August 30, 2012
The SEC is making an enormous mistake in allowing the Hedge Funds to advertise directly to consumers.
In a June speech, the SEC's director of investor education, Lori Schock, stated: "These offerings are not for everyone and carry a very high degree of risk. For every successful venture, there are more numerous failed ventures."
This is an understatement of the century.
The performance of hedge funds demonstrates very clearly that they aren't investment vehicles, but rather compensation schemes designed to transfer assets from the wallets of unsophisticated investors to the wallets of the purveyors.

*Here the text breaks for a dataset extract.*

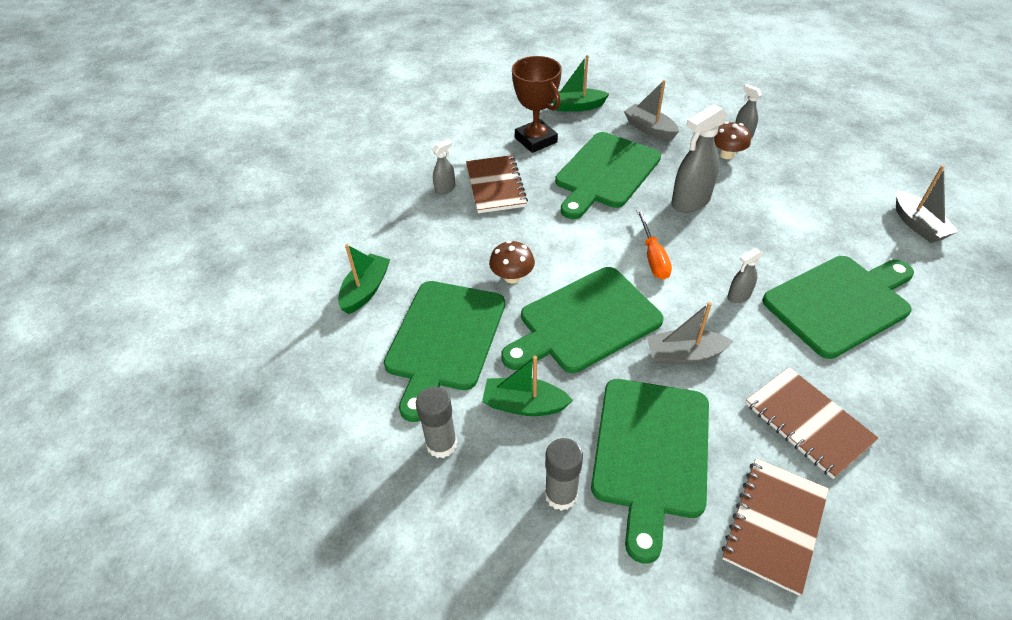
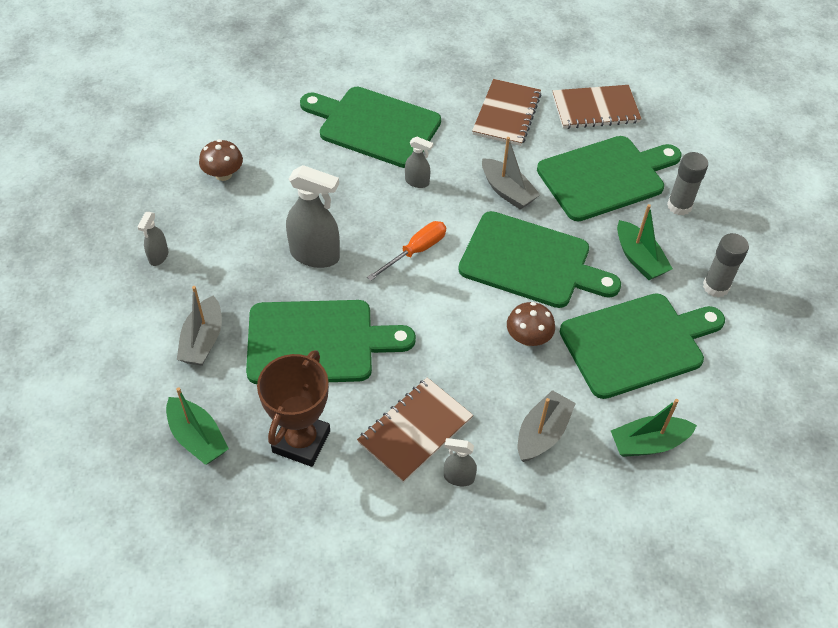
camera: 130 degrees left, 5 degrees up
(726, 154) = (211, 256): brown mushroom -> brown mushroom (223, 174)
(918, 225) = (236, 104): grey boat -> grey boat (542, 433)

For the past one, three and five years ending July 2012, the overall HFRX Global Hedge Fund Index produced annualized returns of -5.2 percent, 1 percent and -3.4 percent per year, respectively. We can compare these returns to two simple benchmarks:
The SP 500 Index for stocks
A five-year Treasury index for bonds
For the same one-, three- and five-year periods, the SP 500 returned 9.1 percent, 14.1 percent and 4.4 percent per year, respectively. And five-year Treasuries returned 4 percent, 6.1 percent and 6 percent per year, respectively. And for the period 2003-2012, the HFRX index underperformed every single major stock and Treasury bond index, while exposing investors to far more risk.
If wealthy investors want to foolishly transfer their assets to hedge fund managers, shame on them for not doing their homework and investing in things they don't understand. But one can only wonder what the SEC is thinking in moving to allow hedge funds to advertise. As David Swensen, the chief investment officer of the Yale Endowment, once said said: "Thievery, even when dressed in the cloak of SEC-approved governance, remains thievery... as the powerful financial services industry exploits vulnerable individual investors."